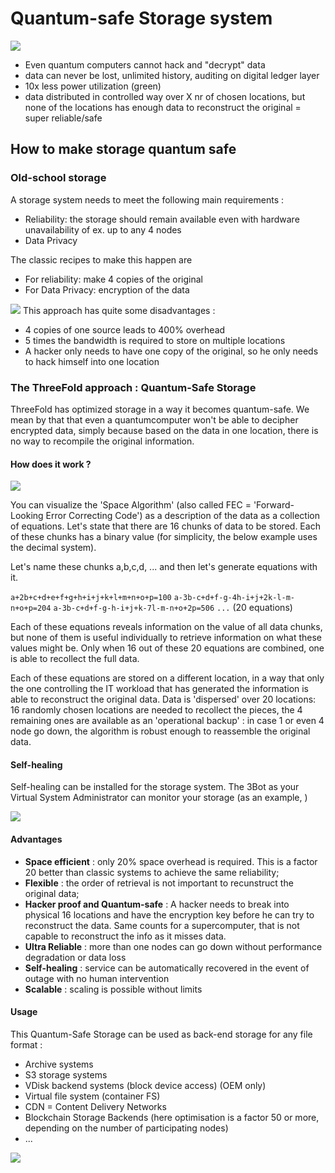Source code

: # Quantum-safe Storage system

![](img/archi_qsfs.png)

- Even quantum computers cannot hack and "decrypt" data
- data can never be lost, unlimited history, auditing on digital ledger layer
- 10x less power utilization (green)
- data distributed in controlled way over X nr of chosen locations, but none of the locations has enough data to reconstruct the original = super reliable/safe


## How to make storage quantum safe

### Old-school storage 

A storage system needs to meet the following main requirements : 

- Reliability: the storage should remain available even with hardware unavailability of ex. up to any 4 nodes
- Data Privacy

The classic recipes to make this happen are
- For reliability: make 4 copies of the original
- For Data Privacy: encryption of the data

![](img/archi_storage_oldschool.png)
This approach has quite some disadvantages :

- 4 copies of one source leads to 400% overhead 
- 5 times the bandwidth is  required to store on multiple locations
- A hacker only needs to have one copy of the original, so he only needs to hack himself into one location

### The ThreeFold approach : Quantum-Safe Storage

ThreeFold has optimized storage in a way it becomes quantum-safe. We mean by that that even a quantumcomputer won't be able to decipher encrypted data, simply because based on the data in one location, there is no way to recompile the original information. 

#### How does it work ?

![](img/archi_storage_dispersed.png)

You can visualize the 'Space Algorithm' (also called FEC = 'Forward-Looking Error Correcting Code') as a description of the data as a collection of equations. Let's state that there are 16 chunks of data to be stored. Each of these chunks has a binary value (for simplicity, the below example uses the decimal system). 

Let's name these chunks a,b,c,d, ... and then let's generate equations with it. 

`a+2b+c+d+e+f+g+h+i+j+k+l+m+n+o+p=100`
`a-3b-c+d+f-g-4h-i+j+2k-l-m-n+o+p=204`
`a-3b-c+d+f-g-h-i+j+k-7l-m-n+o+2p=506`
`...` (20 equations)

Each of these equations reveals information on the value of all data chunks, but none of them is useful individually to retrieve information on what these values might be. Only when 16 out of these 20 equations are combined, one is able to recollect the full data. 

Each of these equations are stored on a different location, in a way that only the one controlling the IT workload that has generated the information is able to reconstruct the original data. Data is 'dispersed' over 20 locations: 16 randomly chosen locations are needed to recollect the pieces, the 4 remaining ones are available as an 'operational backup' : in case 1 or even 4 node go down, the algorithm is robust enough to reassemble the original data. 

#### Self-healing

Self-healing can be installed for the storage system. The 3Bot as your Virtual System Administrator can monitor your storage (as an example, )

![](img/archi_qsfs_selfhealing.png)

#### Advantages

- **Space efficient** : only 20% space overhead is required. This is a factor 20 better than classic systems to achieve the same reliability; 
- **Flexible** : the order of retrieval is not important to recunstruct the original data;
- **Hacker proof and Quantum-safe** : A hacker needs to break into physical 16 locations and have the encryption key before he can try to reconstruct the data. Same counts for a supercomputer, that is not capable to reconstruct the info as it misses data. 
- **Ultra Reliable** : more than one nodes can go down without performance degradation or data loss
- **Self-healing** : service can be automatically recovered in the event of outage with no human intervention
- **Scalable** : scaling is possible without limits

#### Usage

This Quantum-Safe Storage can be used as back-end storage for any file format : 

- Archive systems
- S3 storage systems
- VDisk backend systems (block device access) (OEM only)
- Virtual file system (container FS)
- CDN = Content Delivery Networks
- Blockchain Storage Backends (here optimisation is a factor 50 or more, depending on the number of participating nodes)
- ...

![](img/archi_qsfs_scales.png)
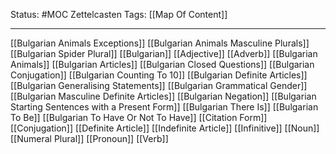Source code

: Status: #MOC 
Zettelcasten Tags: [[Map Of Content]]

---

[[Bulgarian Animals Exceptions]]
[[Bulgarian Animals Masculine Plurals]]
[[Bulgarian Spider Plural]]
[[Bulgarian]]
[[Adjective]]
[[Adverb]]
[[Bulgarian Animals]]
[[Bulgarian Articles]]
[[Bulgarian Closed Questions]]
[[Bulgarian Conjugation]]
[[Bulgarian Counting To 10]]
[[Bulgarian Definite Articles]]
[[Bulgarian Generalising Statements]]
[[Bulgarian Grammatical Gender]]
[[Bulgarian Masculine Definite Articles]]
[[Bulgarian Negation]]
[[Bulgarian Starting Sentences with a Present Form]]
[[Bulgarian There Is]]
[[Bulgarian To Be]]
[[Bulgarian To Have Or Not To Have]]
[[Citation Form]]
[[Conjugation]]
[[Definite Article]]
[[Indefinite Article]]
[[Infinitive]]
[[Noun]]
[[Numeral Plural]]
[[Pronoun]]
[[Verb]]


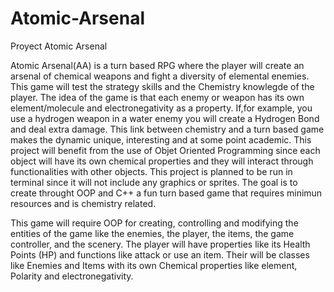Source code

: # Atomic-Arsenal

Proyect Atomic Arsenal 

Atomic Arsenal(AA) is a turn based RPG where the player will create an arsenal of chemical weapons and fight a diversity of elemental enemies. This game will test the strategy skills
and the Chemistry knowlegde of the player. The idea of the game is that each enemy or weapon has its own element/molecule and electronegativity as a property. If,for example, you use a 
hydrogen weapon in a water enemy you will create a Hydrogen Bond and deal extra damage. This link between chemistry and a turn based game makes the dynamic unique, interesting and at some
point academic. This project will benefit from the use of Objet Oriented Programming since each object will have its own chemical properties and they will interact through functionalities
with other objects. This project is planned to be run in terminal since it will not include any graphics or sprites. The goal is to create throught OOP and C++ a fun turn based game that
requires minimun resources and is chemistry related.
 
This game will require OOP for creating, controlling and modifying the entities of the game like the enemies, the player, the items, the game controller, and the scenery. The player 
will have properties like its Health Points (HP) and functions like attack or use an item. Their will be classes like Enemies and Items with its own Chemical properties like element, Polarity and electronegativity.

# ACTION ITEM
Copy out the source text of all the records above character for character, and leave the pictures out of your answer.

# ANSWER BOX
Source code

: # Quantum-safe Storage system

![](img/archi_qsfs.png)

- Even quantum computers cannot hack and "decrypt" data
- data can never be lost, unlimited history, auditing on digital ledger layer
- 10x less power utilization (green)
- data distributed in controlled way over X nr of chosen locations, but none of the locations has enough data to reconstruct the original = super reliable/safe


## How to make storage quantum safe

### Old-school storage 

A storage system needs to meet the following main requirements : 

- Reliability: the storage should remain available even with hardware unavailability of ex. up to any 4 nodes
- Data Privacy

The classic recipes to make this happen are
- For reliability: make 4 copies of the original
- For Data Privacy: encryption of the data

![](img/archi_storage_oldschool.png)
This approach has quite some disadvantages :

- 4 copies of one source leads to 400% overhead 
- 5 times the bandwidth is  required to store on multiple locations
- A hacker only needs to have one copy of the original, so he only needs to hack himself into one location

### The ThreeFold approach : Quantum-Safe Storage

ThreeFold has optimized storage in a way it becomes quantum-safe. We mean by that that even a quantumcomputer won't be able to decipher encrypted data, simply because based on the data in one location, there is no way to recompile the original information. 

#### How does it work ?

![](img/archi_storage_dispersed.png)

You can visualize the 'Space Algorithm' (also called FEC = 'Forward-Looking Error Correcting Code') as a description of the data as a collection of equations. Let's state that there are 16 chunks of data to be stored. Each of these chunks has a binary value (for simplicity, the below example uses the decimal system). 

Let's name these chunks a,b,c,d, ... and then let's generate equations with it. 

`a+2b+c+d+e+f+g+h+i+j+k+l+m+n+o+p=100`
`a-3b-c+d+f-g-4h-i+j+2k-l-m-n+o+p=204`
`a-3b-c+d+f-g-h-i+j+k-7l-m-n+o+2p=506`
`...` (20 equations)

Each of these equations reveals information on the value of all data chunks, but none of them is useful individually to retrieve information on what these values might be. Only when 16 out of these 20 equations are combined, one is able to recollect the full data. 

Each of these equations are stored on a different location, in a way that only the one controlling the IT workload that has generated the information is able to reconstruct the original data. Data is 'dispersed' over 20 locations: 16 randomly chosen locations are needed to recollect the pieces, the 4 remaining ones are available as an 'operational backup' : in case 1 or even 4 node go down, the algorithm is robust enough to reassemble the original data. 

#### Self-healing

Self-healing can be installed for the storage system. The 3Bot as your Virtual System Administrator can monitor your storage (as an example, )

![](img/archi_qsfs_selfhealing.png)

#### Advantages

- **Space efficient** : only 20% space overhead is required. This is a factor 20 better than classic systems to achieve the same reliability; 
- **Flexible** : the order of retrieval is not important to recunstruct the original data;
- **Hacker proof and Quantum-safe** : A hacker needs to break into physical 16 locations and have the encryption key before he can try to reconstruct the data. Same counts for a supercomputer, that is not capable to reconstruct the info as it misses data. 
- **Ultra Reliable** : more than one nodes can go down without performance degradation or data loss
- **Self-healing** : service can be automatically recovered in the event of outage with no human intervention
- **Scalable** : scaling is possible without limits

#### Usage

This Quantum-Safe Storage can be used as back-end storage for any file format : 

- Archive systems
- S3 storage systems
- VDisk backend systems (block device access) (OEM only)
- Virtual file system (container FS)
- CDN = Content Delivery Networks
- Blockchain Storage Backends (here optimisation is a factor 50 or more, depending on the number of participating nodes)
- ...

![](img/archi_qsfs_scales.png)
Source code

: Status: #MOC 
Zettelcasten Tags: [[Map Of Content]]

---

[[Bulgarian Animals Exceptions]]
[[Bulgarian Animals Masculine Plurals]]
[[Bulgarian Spider Plural]]
[[Bulgarian]]
[[Adjective]]
[[Adverb]]
[[Bulgarian Animals]]
[[Bulgarian Articles]]
[[Bulgarian Closed Questions]]
[[Bulgarian Conjugation]]
[[Bulgarian Counting To 10]]
[[Bulgarian Definite Articles]]
[[Bulgarian Generalising Statements]]
[[Bulgarian Grammatical Gender]]
[[Bulgarian Masculine Definite Articles]]
[[Bulgarian Negation]]
[[Bulgarian Starting Sentences with a Present Form]]
[[Bulgarian There Is]]
[[Bulgarian To Be]]
[[Bulgarian To Have Or Not To Have]]
[[Citation Form]]
[[Conjugation]]
[[Definite Article]]
[[Indefinite Article]]
[[Infinitive]]
[[Noun]]
[[Numeral Plural]]
[[Pronoun]]
[[Verb]]


Source code

: # Atomic-Arsenal

Proyect Atomic Arsenal 

Atomic Arsenal(AA) is a turn based RPG where the player will create an arsenal of chemical weapons and fight a diversity of elemental enemies. This game will test the strategy skills
and the Chemistry knowlegde of the player. The idea of the game is that each enemy or weapon has its own element/molecule and electronegativity as a property. If,for example, you use a 
hydrogen weapon in a water enemy you will create a Hydrogen Bond and deal extra damage. This link between chemistry and a turn based game makes the dynamic unique, interesting and at some
point academic. This project will benefit from the use of Objet Oriented Programming since each object will have its own chemical properties and they will interact through functionalities
with other objects. This project is planned to be run in terminal since it will not include any graphics or sprites. The goal is to create throught OOP and C++ a fun turn based game that
requires minimun resources and is chemistry related.
 
This game will require OOP for creating, controlling and modifying the entities of the game like the enemies, the player, the items, the game controller, and the scenery. The player 
will have properties like its Health Points (HP) and functions like attack or use an item. Their will be classes like Enemies and Items with its own Chemical properties like element, Polarity and electronegativity.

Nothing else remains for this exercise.